#### [Supplied records]
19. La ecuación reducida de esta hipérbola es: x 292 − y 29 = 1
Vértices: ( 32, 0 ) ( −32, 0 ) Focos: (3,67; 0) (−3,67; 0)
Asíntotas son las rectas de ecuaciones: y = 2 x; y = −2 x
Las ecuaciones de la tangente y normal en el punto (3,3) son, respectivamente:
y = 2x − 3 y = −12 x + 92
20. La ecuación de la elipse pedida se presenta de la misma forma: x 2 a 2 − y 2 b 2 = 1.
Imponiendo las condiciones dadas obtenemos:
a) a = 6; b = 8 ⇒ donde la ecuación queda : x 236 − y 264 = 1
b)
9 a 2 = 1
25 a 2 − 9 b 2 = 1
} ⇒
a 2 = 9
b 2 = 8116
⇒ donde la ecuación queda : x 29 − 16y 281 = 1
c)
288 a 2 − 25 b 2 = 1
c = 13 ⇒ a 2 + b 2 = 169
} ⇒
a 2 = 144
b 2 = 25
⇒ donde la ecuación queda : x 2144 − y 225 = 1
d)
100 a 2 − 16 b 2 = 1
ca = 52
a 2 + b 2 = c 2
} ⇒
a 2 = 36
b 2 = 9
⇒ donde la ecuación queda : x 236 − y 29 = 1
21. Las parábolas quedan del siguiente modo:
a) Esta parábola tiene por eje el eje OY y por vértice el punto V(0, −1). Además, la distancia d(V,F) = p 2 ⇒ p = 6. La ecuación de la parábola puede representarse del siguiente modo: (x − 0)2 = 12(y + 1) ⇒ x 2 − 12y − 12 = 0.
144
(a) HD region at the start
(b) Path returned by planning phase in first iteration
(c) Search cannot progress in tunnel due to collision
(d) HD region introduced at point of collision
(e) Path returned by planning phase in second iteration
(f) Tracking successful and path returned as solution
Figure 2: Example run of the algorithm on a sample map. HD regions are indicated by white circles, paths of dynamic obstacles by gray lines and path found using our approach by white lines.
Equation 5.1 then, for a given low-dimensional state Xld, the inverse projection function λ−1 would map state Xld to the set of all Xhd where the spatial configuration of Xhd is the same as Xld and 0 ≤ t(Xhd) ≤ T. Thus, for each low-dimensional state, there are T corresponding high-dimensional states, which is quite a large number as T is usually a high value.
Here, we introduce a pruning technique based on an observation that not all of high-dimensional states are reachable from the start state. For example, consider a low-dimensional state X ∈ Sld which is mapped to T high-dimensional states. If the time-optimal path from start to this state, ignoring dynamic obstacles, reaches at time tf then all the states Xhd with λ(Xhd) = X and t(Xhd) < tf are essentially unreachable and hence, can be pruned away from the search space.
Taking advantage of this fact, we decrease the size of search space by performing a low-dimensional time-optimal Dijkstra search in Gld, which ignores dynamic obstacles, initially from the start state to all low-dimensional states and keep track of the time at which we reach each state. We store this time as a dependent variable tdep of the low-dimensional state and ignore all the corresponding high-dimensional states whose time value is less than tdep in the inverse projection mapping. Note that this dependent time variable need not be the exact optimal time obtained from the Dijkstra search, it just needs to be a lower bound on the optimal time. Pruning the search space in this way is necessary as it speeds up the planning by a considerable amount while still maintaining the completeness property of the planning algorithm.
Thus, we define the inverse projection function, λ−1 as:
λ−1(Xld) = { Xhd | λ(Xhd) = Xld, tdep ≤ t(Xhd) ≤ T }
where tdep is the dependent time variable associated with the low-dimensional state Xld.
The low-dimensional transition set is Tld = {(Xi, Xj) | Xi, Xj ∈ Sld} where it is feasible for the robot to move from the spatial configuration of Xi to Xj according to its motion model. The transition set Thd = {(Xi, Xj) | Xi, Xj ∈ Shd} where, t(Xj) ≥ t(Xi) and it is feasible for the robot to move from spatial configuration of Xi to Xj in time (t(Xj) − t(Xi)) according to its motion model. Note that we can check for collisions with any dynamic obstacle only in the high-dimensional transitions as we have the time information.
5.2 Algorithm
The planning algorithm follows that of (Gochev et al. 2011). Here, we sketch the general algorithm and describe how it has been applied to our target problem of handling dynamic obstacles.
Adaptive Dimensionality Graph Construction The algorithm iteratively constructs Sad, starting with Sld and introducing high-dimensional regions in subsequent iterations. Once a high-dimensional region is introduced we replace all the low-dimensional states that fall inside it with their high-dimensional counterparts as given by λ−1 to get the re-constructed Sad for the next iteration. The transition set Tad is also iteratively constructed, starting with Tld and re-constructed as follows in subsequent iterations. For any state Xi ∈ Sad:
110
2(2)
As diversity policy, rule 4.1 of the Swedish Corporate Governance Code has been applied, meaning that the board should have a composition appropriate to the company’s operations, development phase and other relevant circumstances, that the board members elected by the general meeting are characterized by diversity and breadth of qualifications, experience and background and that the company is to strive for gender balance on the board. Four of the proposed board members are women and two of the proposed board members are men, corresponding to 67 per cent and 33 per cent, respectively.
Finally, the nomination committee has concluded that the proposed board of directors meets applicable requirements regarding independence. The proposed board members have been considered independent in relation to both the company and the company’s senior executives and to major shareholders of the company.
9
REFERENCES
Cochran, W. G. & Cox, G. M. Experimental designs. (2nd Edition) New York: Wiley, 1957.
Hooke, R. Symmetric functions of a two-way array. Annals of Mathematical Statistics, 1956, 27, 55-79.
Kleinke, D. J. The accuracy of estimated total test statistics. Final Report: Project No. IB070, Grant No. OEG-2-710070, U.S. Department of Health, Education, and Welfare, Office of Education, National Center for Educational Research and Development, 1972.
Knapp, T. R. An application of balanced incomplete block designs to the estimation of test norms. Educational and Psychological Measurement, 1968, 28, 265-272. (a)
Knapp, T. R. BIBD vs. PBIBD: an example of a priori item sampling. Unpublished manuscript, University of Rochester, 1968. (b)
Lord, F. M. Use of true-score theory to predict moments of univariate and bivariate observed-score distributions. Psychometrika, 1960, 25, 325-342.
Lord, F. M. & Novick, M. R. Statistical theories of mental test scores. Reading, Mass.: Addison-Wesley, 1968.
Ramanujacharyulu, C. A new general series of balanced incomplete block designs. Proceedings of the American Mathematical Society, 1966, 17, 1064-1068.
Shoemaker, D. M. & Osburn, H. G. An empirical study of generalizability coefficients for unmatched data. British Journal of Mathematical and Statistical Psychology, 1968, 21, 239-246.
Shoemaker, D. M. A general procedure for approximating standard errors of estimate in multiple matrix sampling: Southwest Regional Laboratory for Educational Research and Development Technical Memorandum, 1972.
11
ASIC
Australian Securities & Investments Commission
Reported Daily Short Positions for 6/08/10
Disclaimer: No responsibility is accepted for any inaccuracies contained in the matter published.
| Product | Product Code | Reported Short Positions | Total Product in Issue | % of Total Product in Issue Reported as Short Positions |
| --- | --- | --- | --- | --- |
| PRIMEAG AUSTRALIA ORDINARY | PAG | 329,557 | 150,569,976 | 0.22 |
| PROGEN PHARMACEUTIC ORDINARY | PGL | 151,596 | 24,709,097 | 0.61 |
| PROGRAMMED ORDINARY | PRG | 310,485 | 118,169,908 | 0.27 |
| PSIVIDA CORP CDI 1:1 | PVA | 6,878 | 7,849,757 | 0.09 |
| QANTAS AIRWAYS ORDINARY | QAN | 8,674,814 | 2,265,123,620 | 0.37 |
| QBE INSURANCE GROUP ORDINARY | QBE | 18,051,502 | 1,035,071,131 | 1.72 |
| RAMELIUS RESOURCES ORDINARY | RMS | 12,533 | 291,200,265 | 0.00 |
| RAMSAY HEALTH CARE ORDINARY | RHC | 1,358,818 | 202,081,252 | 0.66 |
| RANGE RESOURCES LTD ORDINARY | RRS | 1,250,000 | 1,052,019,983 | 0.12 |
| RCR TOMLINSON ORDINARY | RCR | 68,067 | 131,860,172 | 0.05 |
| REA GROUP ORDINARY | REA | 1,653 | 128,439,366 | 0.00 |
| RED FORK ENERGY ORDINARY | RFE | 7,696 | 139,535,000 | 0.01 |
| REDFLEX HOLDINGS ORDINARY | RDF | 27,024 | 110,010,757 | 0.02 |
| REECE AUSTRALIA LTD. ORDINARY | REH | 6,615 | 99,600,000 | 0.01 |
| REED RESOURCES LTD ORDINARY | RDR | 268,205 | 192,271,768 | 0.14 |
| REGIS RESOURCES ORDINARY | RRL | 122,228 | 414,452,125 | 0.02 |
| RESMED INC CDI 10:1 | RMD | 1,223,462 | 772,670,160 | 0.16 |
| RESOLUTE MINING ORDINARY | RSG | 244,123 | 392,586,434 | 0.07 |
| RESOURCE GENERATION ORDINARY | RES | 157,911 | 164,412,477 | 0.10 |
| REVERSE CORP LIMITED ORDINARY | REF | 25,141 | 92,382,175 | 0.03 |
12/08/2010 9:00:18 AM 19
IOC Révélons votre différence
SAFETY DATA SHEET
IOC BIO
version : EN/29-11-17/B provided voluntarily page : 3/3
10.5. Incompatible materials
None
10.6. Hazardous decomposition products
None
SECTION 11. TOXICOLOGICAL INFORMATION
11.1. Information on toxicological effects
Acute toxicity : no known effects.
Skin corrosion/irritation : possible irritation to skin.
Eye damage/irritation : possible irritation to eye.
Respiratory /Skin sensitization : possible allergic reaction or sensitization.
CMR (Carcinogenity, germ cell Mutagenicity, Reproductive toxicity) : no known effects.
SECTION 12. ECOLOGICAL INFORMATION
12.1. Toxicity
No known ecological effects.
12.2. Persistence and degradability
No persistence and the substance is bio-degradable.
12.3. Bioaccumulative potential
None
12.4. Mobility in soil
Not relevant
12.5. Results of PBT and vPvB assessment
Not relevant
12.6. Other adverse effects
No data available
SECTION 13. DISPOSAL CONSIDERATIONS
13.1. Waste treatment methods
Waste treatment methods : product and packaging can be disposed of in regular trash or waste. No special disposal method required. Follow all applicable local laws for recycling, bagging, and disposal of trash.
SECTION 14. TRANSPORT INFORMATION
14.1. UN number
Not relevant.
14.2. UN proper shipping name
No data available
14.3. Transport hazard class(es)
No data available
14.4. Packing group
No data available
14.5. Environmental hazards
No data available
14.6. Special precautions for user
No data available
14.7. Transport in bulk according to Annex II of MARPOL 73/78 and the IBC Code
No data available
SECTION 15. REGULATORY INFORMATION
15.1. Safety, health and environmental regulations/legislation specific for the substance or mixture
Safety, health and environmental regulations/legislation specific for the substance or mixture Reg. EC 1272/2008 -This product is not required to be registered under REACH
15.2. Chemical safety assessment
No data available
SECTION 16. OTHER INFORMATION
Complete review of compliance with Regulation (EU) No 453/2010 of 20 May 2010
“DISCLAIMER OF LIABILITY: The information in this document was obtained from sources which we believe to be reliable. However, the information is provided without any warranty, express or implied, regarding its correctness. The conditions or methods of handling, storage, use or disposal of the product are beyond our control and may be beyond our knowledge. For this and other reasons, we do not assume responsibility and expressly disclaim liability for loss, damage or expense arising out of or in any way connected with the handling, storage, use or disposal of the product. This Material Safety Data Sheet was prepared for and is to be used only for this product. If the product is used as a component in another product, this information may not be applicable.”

#### [What you have to do]
Return all lines in the entries above that carry the word "Skin".

#### [The completed task]
Skin corrosion/irritation : possible irritation to skin.
Respiratory /Skin sensitization : possible allergic reaction or sensitization.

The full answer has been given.